___ Extracted records ___

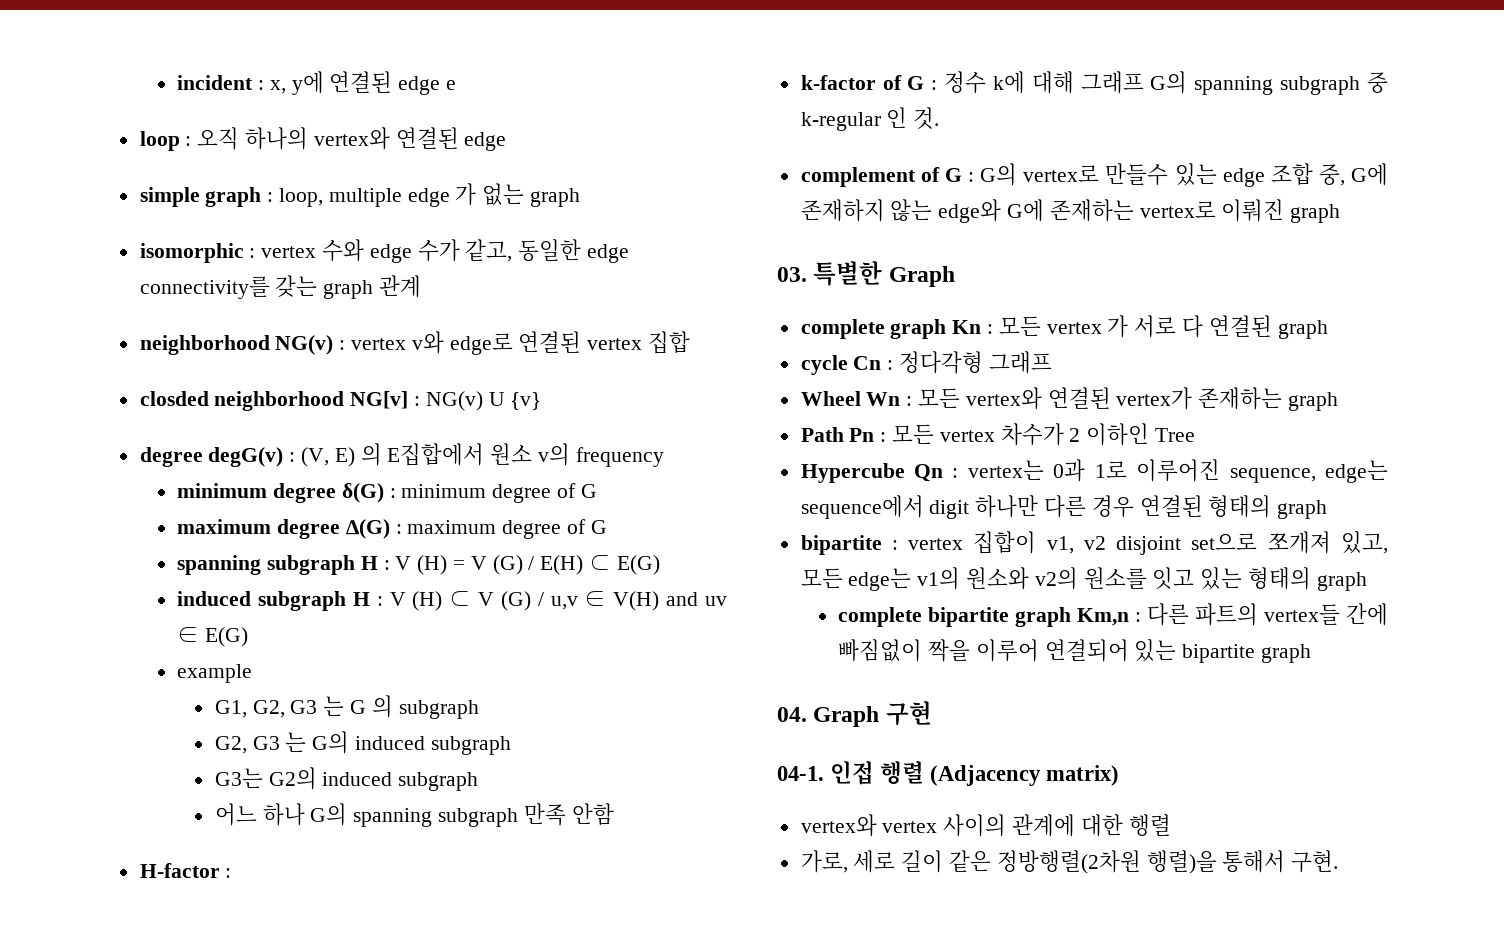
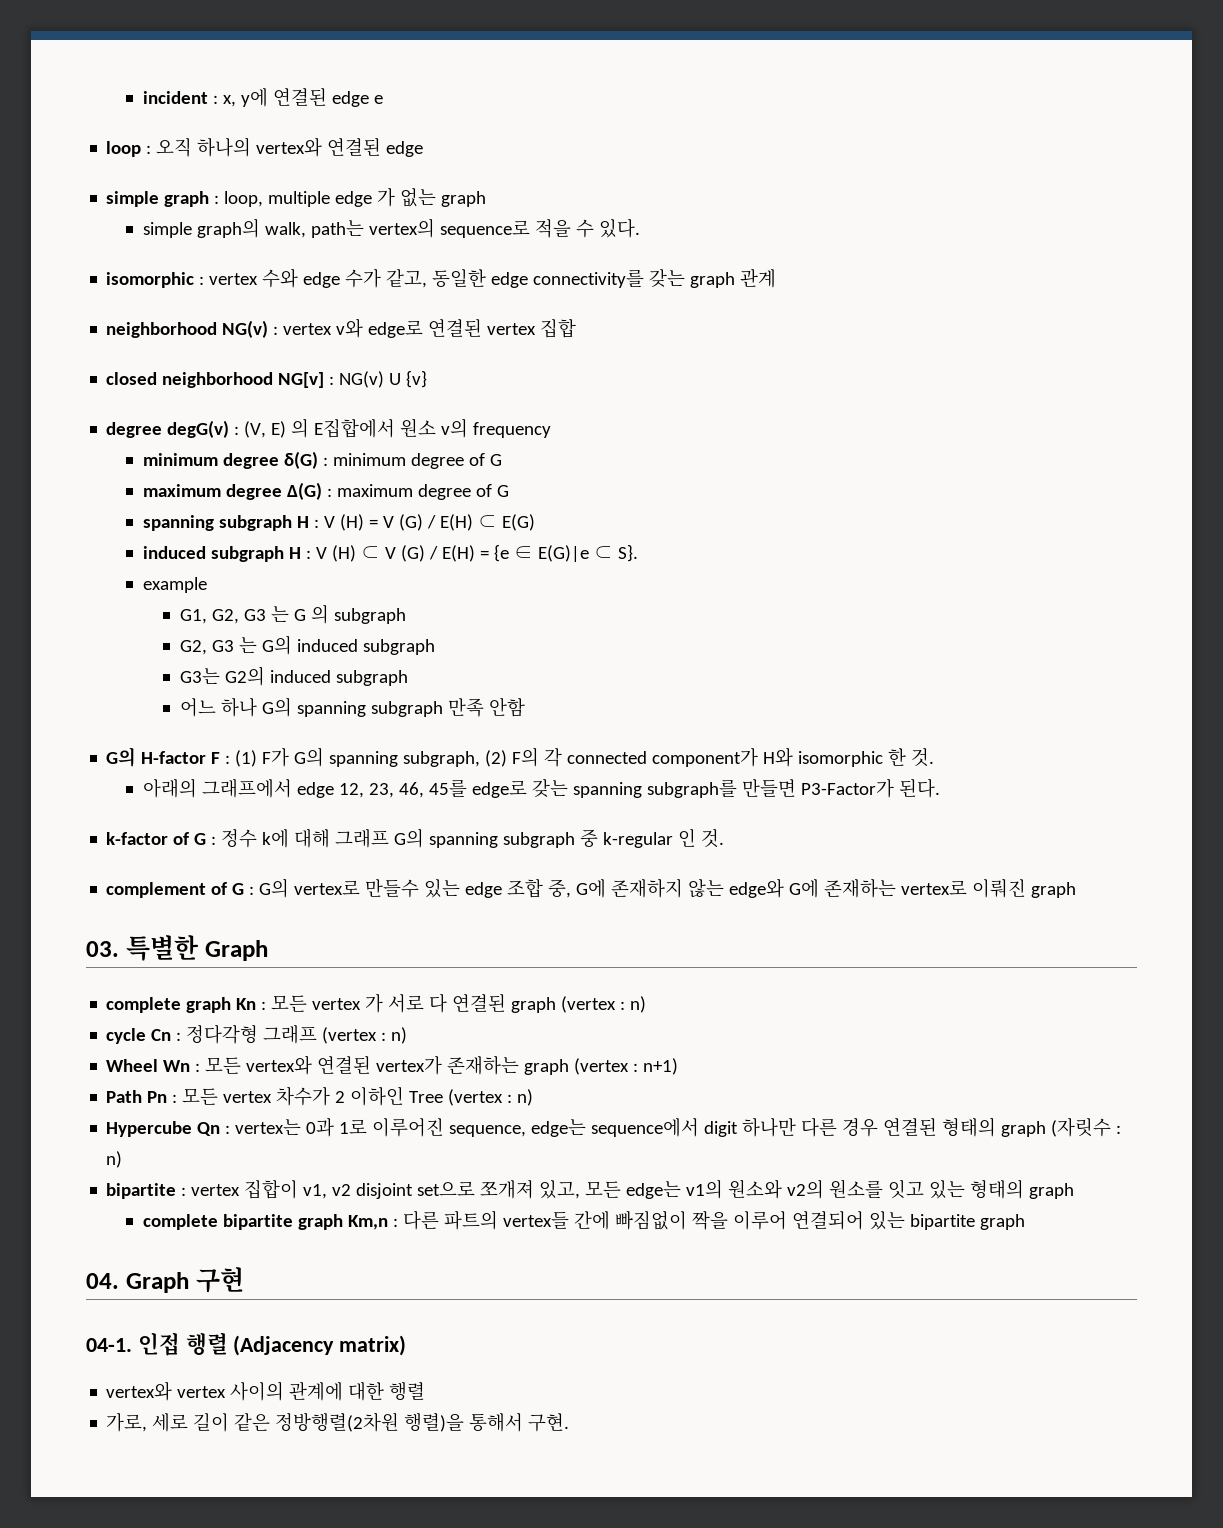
(581, 197) none -> [143,218,641,238] // simple graph의 walk, path는 vertex의 sequence로 적을 수 있다.
[139,391,209,406] closded -> [106,372,158,385] closed
[550,591,727,611] [177,627,248,647] u,v ∈ V(H) and uv ∈ E(G) -> [441,544,638,562] E(H) = {e ∈ E(G)|e ⊂ S}.
[139,863,232,878] H-factor : -> [106,747,935,767] [143,778,940,798] G의 H-factor F : (1) F가 G의 spanning subgraph, (2) F의 각 connected component가 H와 isomorphic 한 것. // 아래의 그래프에서 edge 12, 23, 46, 45를 edge로 갖는 spanning subgraph를 만들면 P3-Factor가 된다.
(1328, 329) none -> [561,996,647,1013] (vertex : n)
(1052, 362) none -> [322,1027,408,1044] (vertex : n)
(1339, 401) none -> [574,1058,679,1075] (vertex : n+1)
(1196, 435) none -> [448,1089,534,1106] (vertex : n)
(1328, 509) none -> [1051,1117,1122,1137] [106,1151,123,1168] (자릿수 : n)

___

How to complete this task |
Return, word for word, the lines from the one containing "(1328, 329) none" through the end of the data above, both ends included, and nothing else.

Exercise result |
(1328, 329) none -> [561,996,647,1013] (vertex : n)
(1052, 362) none -> [322,1027,408,1044] (vertex : n)
(1339, 401) none -> [574,1058,679,1075] (vertex : n+1)
(1196, 435) none -> [448,1089,534,1106] (vertex : n)
(1328, 509) none -> [1051,1117,1122,1137] [106,1151,123,1168] (자릿수 : n)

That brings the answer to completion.